At dusk, on the Great Lawn, the little muntjacs come out to graze. The muntjacs are all that Salcey has in the way of deer in the twentieth century: tiny little animals, not much larger than a terrier. The males have straightish, short antlers and little tusks descending from their upper jaw. It is perhaps twenty years since these little barking deer came to the forest. Nobody knows exactly where they came from, but there is a private zoo-park not twenty miles away where Muntiacus muntjac is at liberty. They are a bit of trouble, I am afraid, to the Forestry Commission. There are no other deer. It is ninety years since the Deer Removal Act. Of course, fallow deer, escaped from nearby parks and chases, have been killed by the foresters now and then. But none has lived in the forest since 1855. Before then there were fallow deer all right. In 1783 there were about a thousand in the forest, and 56 bucks and 24 does were killed each year. The forest copses were cut over every twenty-one years, then enclosed for seven years by a high fence which kept out both cattle and deer, and allowed the copse to regenerate; and then enclosed for nine years by a low fence which allowed the deer to jump in and browse, but kept the cattle out. Then the copse was open to cattle for the remaining five years.

There were certainly roe deer in Salcey in the Middle Ages. Perhaps there once were red deer. The accounts are so vague. There is no record of either since the seventeenth century. Salcey is not a deer-forest; it is an oak-forest. Its oldest and most important inhabitants are the great oaks: the giants, the sentinels. In the Lawn there is the Salcey oak, a thousand years old. It is 32 feet round. In a copse nearby, the Milking Oak, hidden in the wood, is 35 feet round. These giants are often, to-day, greater in circumference than height. There are at least thirty of them in the forest.

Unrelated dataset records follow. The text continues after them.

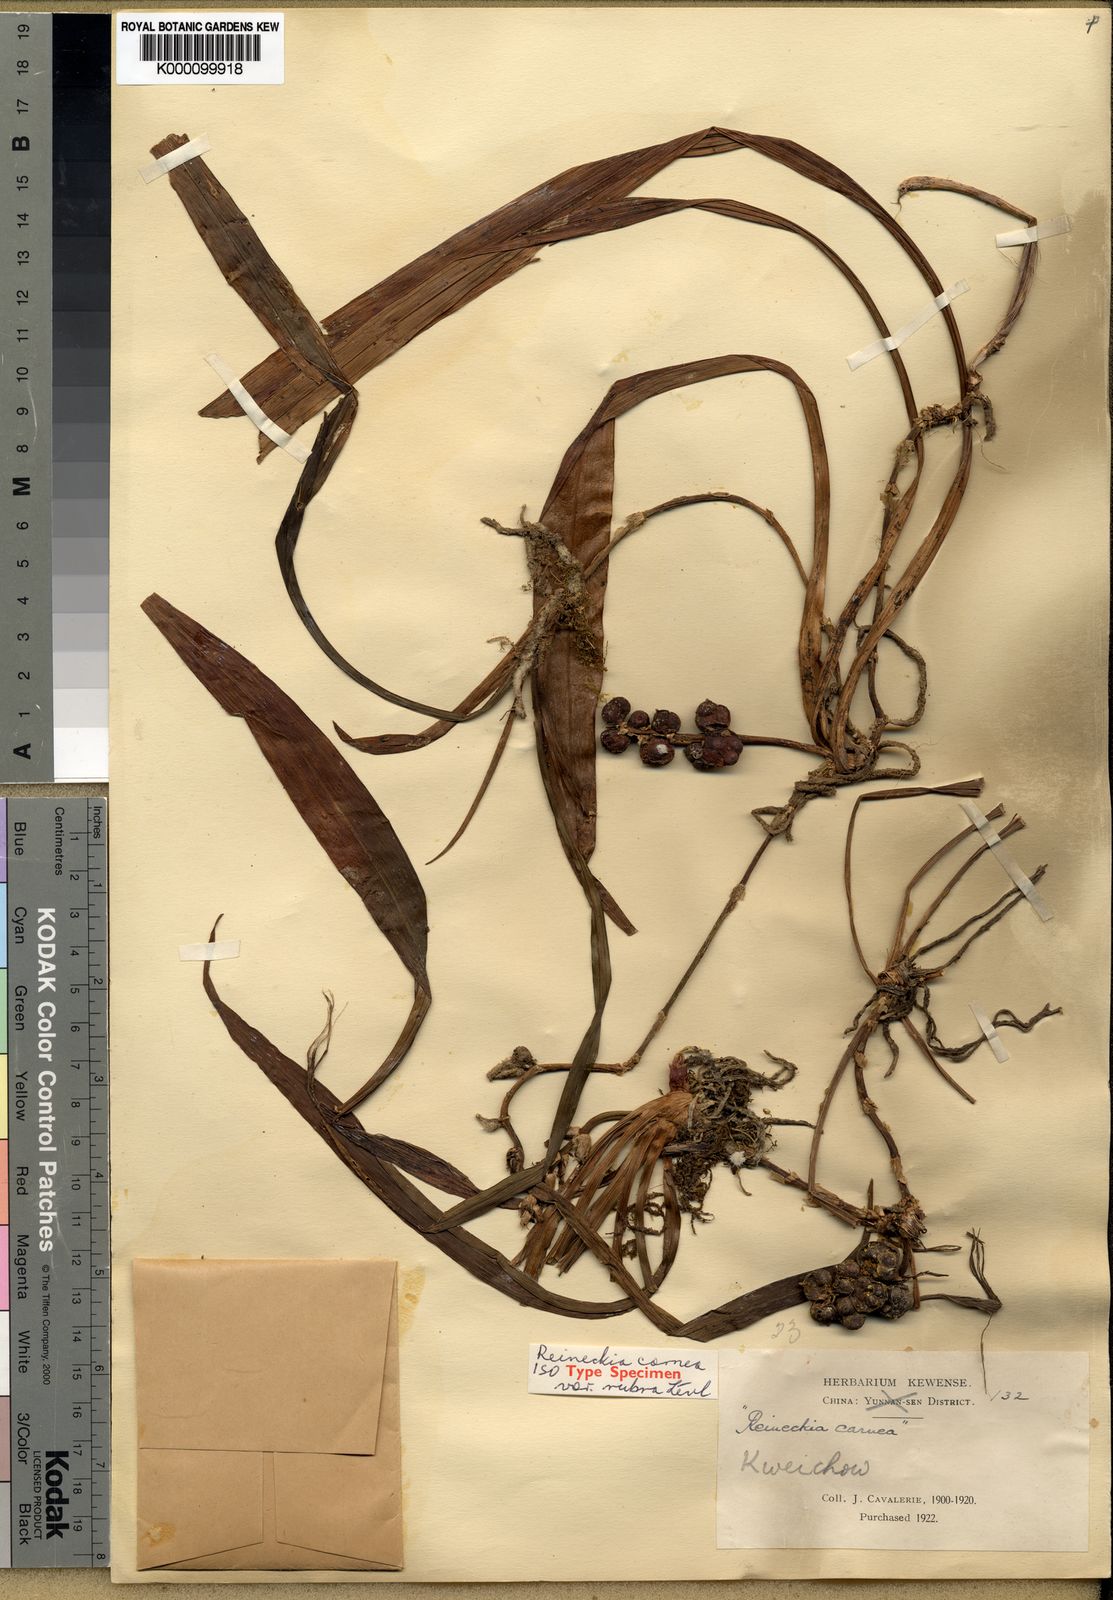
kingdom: Plantae
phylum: Tracheophyta
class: Liliopsida
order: Asparagales
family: Asparagaceae
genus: Reineckea
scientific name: Reineckea carnea
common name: Reineckea
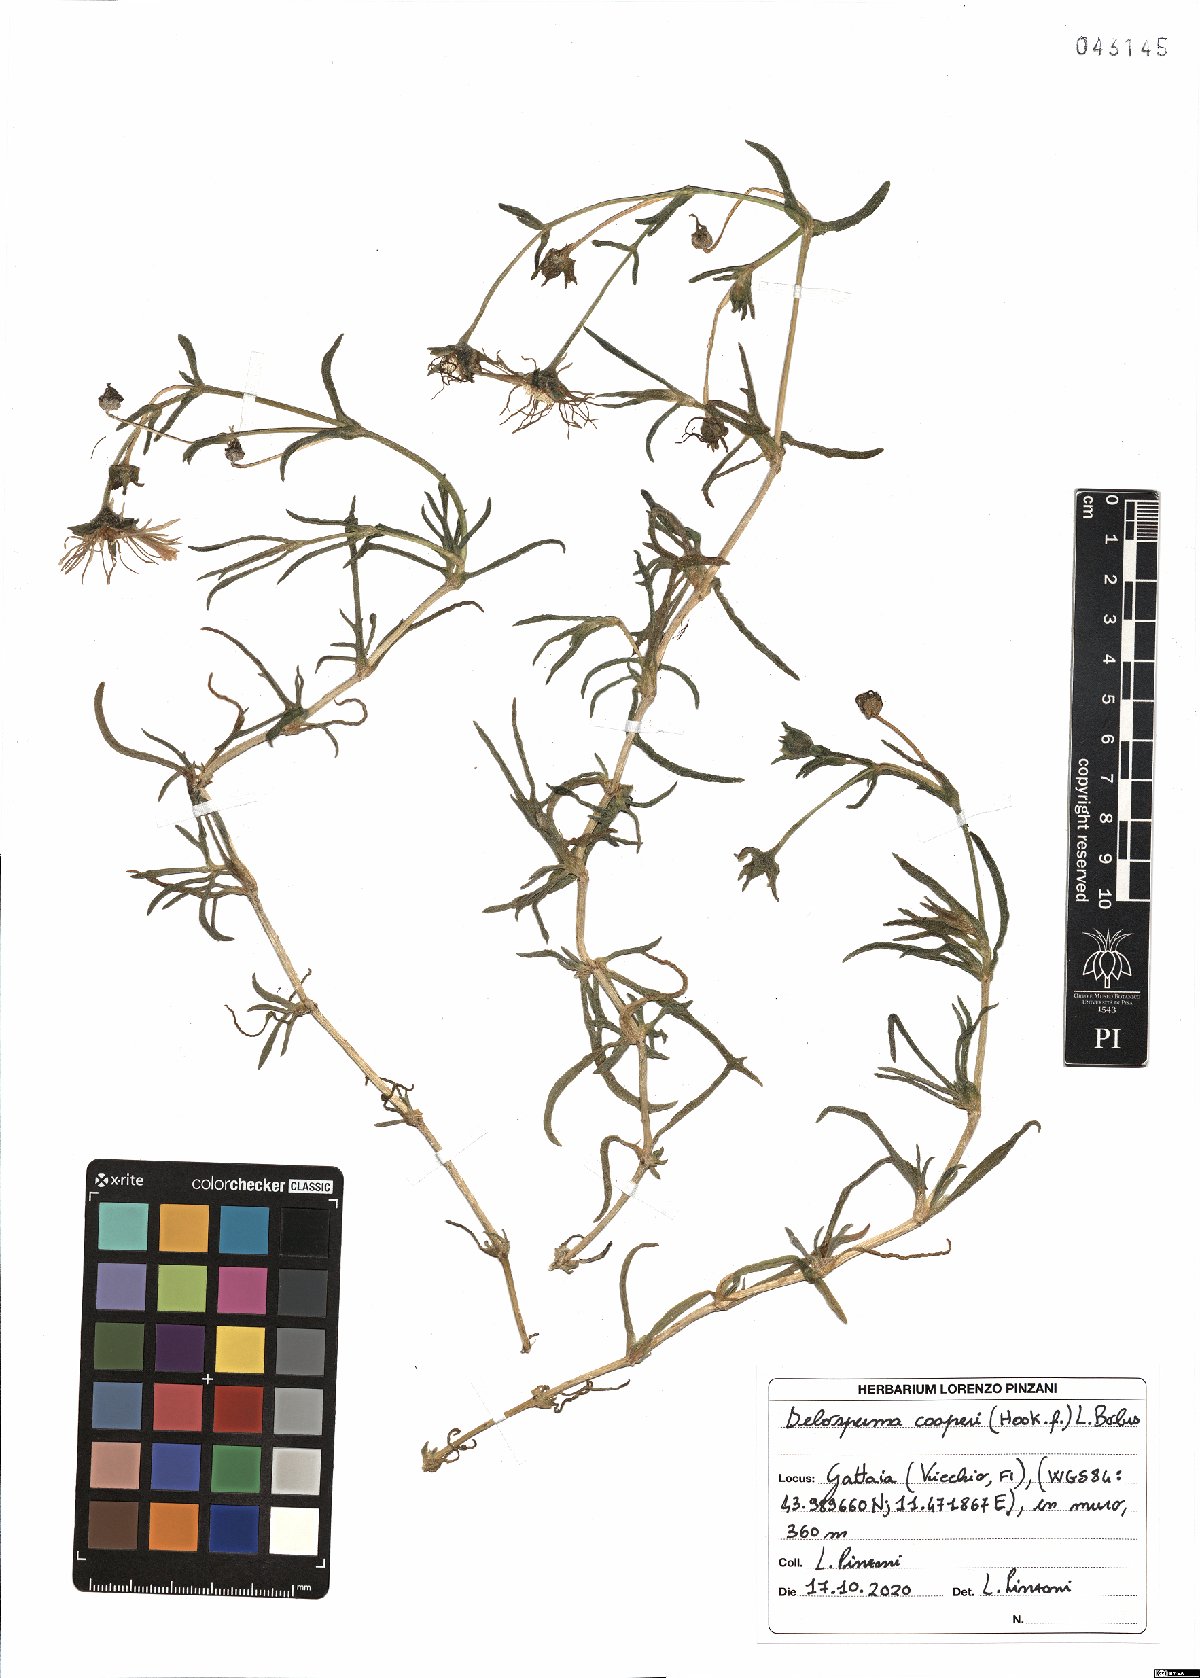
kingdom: Plantae
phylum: Tracheophyta
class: Magnoliopsida
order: Caryophyllales
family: Aizoaceae
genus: Delosperma
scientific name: Delosperma cooperi
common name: Hardy iceplant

“Yonder upstarts.” It is few of them end as giants, or sentinels, or caves for owls to roost in. The upstarts usually end in the timber yard at Hartwell. Not long ago a vertical fixed coffee-pot steam engine hauled the oak trunks over the sawing pits in the forest. Now diesel oil and electricity take the boles in charge, a crane rattles, out comes the electric chain-crosscut saw, and in less than half a minute a 2½ foot trunk falls gently in two. At the band-mill (a big one; the wheel of the band-saw is 4½ feet across) the trunk is lifted on to a trolley; the band-saw bites it and cuts it plankwise at 65 feet a minute. It can cut a coffin lid over 4 feet deep and 6½ feet long every half minute. The bandsaw is and endless strip of fine steel, toothed on one edge. It is led over great pulleys, and the toothed edge sails through elms and oaks like a wire through cheese. Eric Whatton has a special machine to sharpen it, which buzzes a bright facet on each tooth, as a busy automatic pusher shoves it by. Not a bit of oak or elm or ash is wasted: outside the mill two deft girls work an ordinary two-foot circular saw; they run off odd bits of plank for packing cases; or they saw the bark and outer wood of faced-off trunks into lumps of firewood … Millie and Mary, the cheerful girls, heave a half-hundredweight bag of blocks away like a feather pillow.

All the forest comes to this in the end, or nearly all of it. Well too, as long as for every end there is a beginning. The ancient forest of Salcey has suited the land it grows on for a thousand years; and seems to have suited it well. Nobody wants to make another sort of husbandry there.